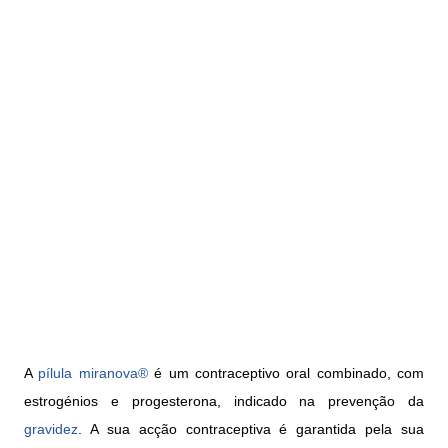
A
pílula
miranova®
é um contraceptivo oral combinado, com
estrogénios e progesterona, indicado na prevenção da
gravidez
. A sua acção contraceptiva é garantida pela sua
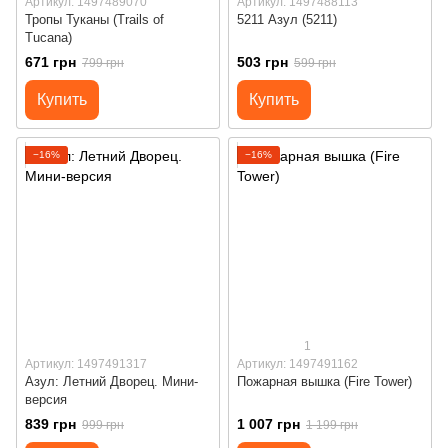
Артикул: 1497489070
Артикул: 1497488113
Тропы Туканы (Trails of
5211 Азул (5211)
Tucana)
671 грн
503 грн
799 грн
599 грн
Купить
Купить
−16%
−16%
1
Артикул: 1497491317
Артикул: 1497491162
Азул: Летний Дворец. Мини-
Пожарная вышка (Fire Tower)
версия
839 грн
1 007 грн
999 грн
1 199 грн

++++

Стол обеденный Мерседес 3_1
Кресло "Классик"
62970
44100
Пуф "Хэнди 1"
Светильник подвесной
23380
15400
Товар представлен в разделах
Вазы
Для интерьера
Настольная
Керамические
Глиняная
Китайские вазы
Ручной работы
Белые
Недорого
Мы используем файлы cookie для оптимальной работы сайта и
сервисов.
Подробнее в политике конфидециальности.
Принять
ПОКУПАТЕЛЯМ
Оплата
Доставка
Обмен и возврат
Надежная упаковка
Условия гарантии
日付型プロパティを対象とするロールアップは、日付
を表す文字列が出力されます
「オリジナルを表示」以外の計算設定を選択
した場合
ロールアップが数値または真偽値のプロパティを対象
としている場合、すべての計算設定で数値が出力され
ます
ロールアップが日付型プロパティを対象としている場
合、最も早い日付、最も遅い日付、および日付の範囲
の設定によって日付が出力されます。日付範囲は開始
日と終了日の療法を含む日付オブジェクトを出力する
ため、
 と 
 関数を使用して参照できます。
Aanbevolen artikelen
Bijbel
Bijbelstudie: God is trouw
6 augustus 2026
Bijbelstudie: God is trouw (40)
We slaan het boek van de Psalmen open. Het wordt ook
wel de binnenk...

++++

Directions for this task: To answer, copy each line from the material above that has the word "Артикул".

Exercise output:
Артикул: 1497489070
Артикул: 1497488113
Артикул: 1497491317
Артикул: 1497491162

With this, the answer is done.